### Task statement:
Retype the stretch of the Ventrilo connection thread below from "I am not using" through "for my firewall.", word for word.

### Document section:
Start of Block
# Ventrilo Connection Problem



## Kisa (Oct 14, 2009)

Whenever I connect to Vent, it says "Server is Available" goes through the connection and synchronization process, but as soon as it does that it disconnects and goes into auto-reconnect mode. I have uninstalled Vent, and tried deleting my "Downloads and Applications" folder for vent to start fresh, but that doesn't work either. I have checked and double checked the server, port, and password. I can't sign onto ANY vent server at all. I thought it was my firewall, but I turned that off, and it still does that same wierd thing. 

One note, I am on Sprint's Data Network. Can it be the network card that I'm using? This problem seems to coincide with when I updated the software for the card. But I never had this problem with it before.

Thank you for your time

~Kisa


----------



## -WOLF- (Jan 17, 2009)

*Hello and welcome to TSF.*

Can you tell us the make and model of your Router? It is likely you haven't forwarded or opened the correct ports. Have you also ensured your Firewall is not blocking the application by putting it on the exception list?


----------



## Kisa (Oct 14, 2009)

Thank you for the warm welcome. ^^

I am not using a router. I'm using one of those network cards that Sprint offers to connect to the internet. So I don't know if they've closed the ports on their side or not.

And Ventrilo is already on my list of exceptions for my firewall. 

So I have no idea what's wrong ; ;

Thanks for your time

~Kisa


----------



## -WOLF- (Jan 17, 2009)

What you're saying is you've got the ethernet cable plugged directly into the wall from the network card? Unless you're on dial-up I don't think this is possible. Check around for a box with a bunch of lights on it that connects to your computer.

If you are on Dial-up, I think that this is your problem because it's likely that Vent won't work on a dial up connection.


----------



## Kisa (Oct 14, 2009)

I have a network card that is not connected to anything since I am using a wireless network card from Sprint. So I have no cables connected to any hardware in my house. All I have connecting me to the Internet is like a Nextel wireless network card that connects me to Sprint's 3G wireless network. (It's kinda like connecting to the Internet using a Linksys Wireless Network Adaptor) I'm not quite sure what connection Sprint is running, I don't know what 3G stands for, but it's definitely not dial-up.

~Kisa

If all else fails, I may just call them to see what's wrong.


----------



## -WOLF- (Jan 17, 2009)

Unless somehow you're connecting to a _cellular_ network or connecting to someone else's wireless network, this is impossible as you must have a wireless router for the network card to connect to.


----------



## Jason09 (Jan 3, 2009)

Actually, I have heard of this type of Internet setup before. Most likely, that wireless service Sprint is providing you has security setup which is probably blocking the port.


----------



## Kisa (Oct 14, 2009)

Yes Sniper, I'm on a cellular network. I'm sorry I didn't specify it earlier. I didn't know how to explain it >.< thank you so much for your help. And thanks to both of you, I'll call Sprint first thing tomorrow morning.

~Kisa


----------



## Zombeast (Aug 6, 2008)

i noticed how you said in the very first post that it used to work. but when you updated the software on the card it stopped working. I am guessing its a software problem with the card then


----------



## Kisa (Oct 14, 2009)

Yeah. I called Sprint and asked if they were blocking any ports, and they said no. You were right Zombeast. It was a software issue. I uninstalled my network card's program and reinstalled it, and now my vent works fine. 

Thanks for your help everyone! 

~Kara


----------



## Jason09 (Jan 3, 2009)

You can mark the thread Solved by clicking the Mark this Thread as Solved option under Thread Tools at the top of the thread.:smile:


----------
End of Block
### Data excerpts:
Start of Block
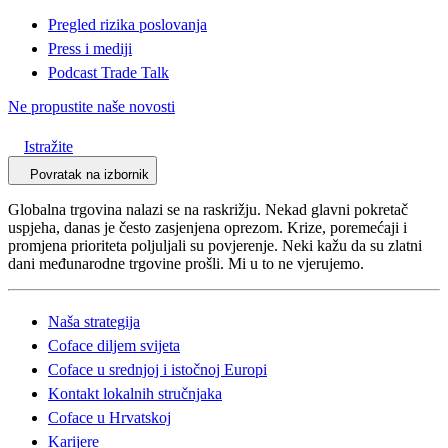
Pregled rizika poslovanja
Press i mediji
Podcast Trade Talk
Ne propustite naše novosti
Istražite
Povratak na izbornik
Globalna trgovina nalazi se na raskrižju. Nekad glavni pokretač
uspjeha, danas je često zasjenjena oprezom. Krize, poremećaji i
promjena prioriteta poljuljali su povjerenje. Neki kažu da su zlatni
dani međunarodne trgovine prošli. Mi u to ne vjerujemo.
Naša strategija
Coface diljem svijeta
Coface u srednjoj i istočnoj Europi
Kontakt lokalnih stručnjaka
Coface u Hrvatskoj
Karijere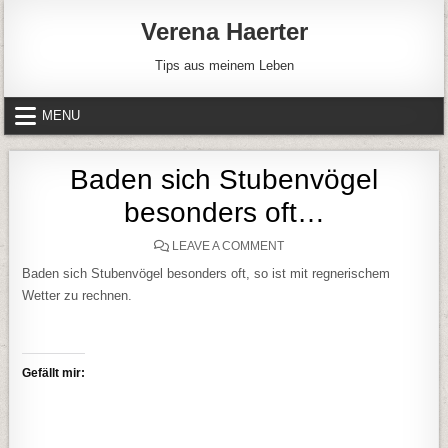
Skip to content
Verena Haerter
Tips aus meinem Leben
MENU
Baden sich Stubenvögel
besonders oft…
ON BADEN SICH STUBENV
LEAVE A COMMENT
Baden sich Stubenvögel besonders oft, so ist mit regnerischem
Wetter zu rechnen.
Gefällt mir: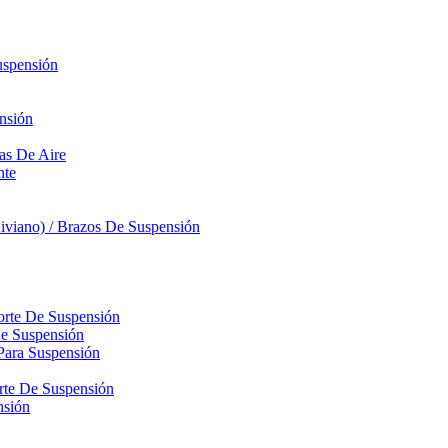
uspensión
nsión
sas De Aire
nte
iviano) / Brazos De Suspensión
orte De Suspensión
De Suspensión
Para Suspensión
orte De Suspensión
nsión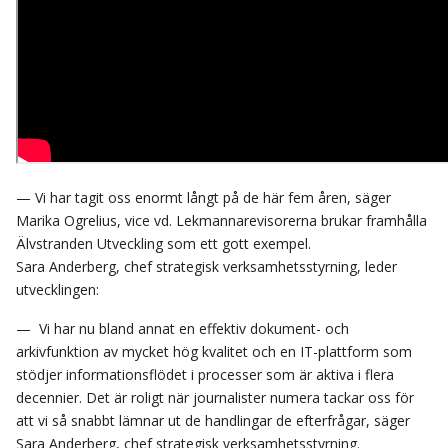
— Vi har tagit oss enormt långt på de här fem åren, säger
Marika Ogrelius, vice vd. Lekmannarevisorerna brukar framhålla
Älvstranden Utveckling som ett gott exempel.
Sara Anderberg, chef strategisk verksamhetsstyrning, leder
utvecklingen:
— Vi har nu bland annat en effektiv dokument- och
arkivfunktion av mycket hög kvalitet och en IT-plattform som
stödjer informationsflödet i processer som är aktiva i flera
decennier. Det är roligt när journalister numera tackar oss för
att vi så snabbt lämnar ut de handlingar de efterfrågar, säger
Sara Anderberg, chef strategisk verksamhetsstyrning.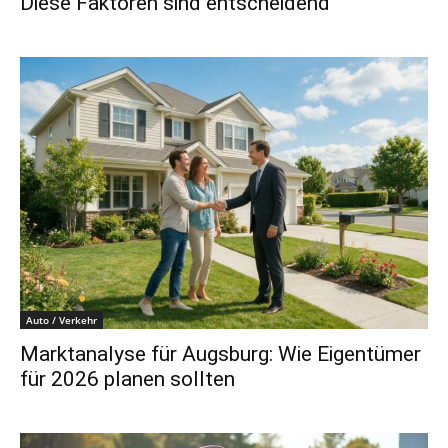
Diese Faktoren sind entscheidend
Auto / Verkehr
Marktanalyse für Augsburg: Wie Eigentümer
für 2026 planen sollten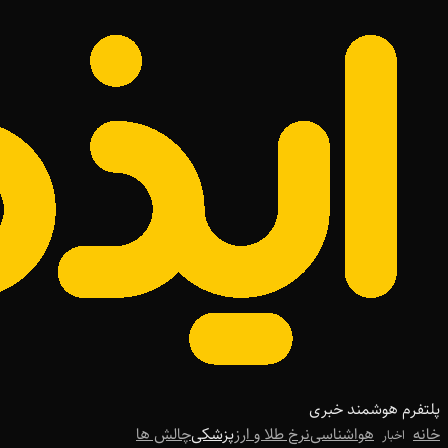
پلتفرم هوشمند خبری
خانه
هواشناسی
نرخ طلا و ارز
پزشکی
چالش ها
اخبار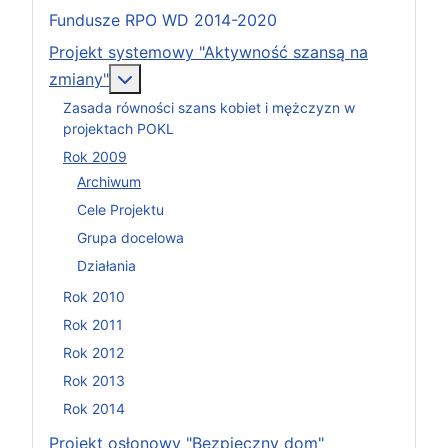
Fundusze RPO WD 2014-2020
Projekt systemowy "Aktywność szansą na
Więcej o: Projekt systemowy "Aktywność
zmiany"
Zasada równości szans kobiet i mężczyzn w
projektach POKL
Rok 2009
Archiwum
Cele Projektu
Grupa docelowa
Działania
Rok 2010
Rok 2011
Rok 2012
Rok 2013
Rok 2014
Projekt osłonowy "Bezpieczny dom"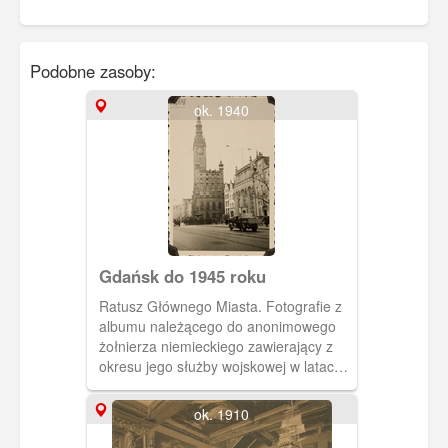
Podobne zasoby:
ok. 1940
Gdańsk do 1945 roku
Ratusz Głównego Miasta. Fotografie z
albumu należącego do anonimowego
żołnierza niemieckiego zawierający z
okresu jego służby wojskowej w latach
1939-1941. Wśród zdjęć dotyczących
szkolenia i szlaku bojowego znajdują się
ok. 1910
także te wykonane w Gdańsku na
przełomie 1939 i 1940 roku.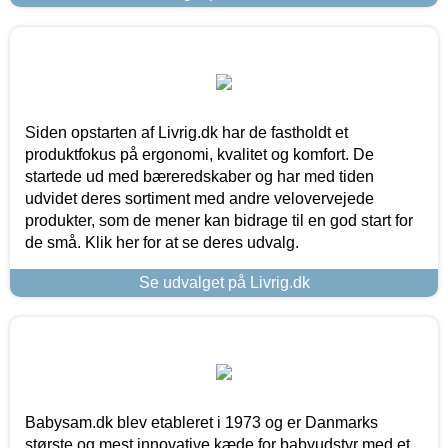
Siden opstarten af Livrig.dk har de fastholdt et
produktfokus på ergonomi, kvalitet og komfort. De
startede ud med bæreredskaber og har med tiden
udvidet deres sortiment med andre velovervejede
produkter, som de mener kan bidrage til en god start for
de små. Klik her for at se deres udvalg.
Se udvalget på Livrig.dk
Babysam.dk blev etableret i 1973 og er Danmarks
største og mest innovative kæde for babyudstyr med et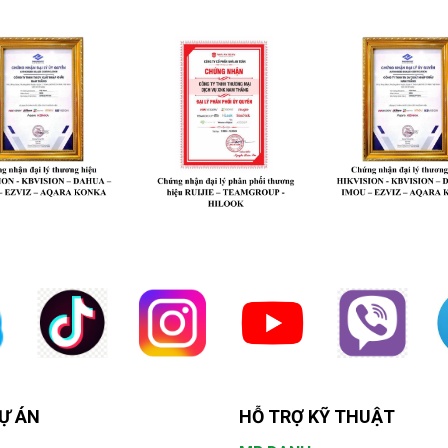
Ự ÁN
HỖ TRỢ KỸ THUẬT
End of Block
Start of Block
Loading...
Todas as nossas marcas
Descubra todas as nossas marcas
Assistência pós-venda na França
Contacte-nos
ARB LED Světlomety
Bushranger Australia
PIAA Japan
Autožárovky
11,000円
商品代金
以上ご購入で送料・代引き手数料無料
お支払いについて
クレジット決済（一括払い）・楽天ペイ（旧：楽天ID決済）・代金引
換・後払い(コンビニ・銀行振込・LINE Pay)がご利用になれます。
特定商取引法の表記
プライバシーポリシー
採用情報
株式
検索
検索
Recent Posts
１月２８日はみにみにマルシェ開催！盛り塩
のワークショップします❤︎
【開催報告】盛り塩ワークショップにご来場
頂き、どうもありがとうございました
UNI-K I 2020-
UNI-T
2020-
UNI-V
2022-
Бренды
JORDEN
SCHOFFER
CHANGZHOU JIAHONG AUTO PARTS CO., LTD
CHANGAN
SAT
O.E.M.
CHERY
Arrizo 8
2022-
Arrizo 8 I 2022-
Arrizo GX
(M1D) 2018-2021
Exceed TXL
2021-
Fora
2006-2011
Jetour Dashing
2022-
End of Block
Start of Block
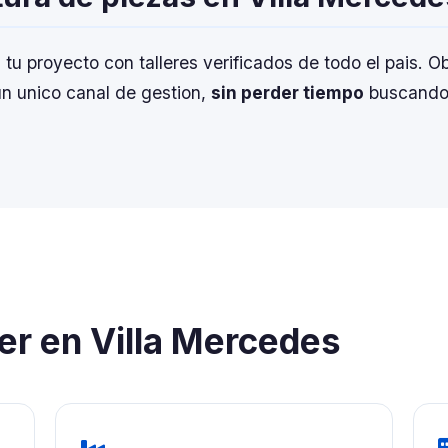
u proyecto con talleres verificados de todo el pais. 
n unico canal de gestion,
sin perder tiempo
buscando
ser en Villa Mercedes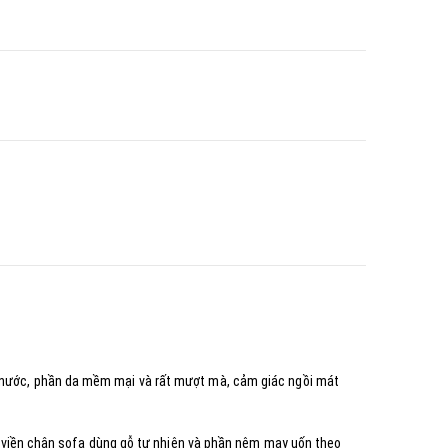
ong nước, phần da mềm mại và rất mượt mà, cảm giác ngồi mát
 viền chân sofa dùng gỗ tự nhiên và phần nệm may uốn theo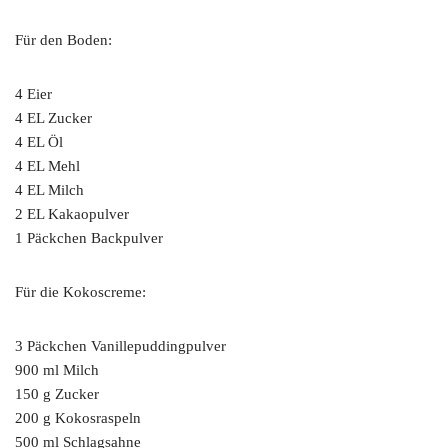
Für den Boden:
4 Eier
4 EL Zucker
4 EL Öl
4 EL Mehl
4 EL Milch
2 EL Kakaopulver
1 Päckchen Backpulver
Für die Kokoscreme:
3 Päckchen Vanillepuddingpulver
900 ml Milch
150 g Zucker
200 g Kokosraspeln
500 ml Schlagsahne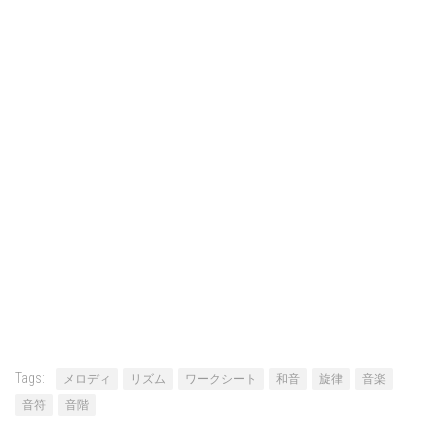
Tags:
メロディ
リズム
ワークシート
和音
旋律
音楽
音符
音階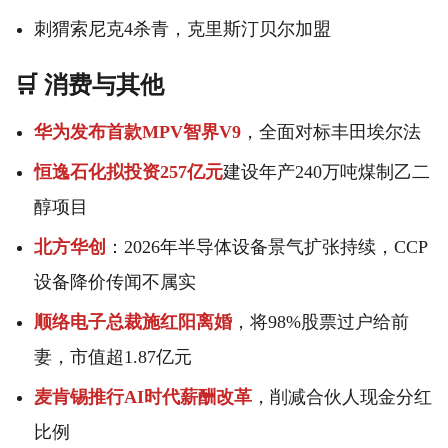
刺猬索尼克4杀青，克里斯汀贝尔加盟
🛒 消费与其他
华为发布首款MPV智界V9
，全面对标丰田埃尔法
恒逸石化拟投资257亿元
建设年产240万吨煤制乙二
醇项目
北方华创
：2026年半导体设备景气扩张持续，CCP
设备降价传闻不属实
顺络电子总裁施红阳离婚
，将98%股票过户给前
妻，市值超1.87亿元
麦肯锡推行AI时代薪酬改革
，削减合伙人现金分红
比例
End of Block
### Exercise result:
I am not using a router. I'm using one of those network cards that Sprint offers to connect to the internet. So I don't know if they've closed the ports on their side or not.

And Ventrilo is already on my list of exceptions for my firewall.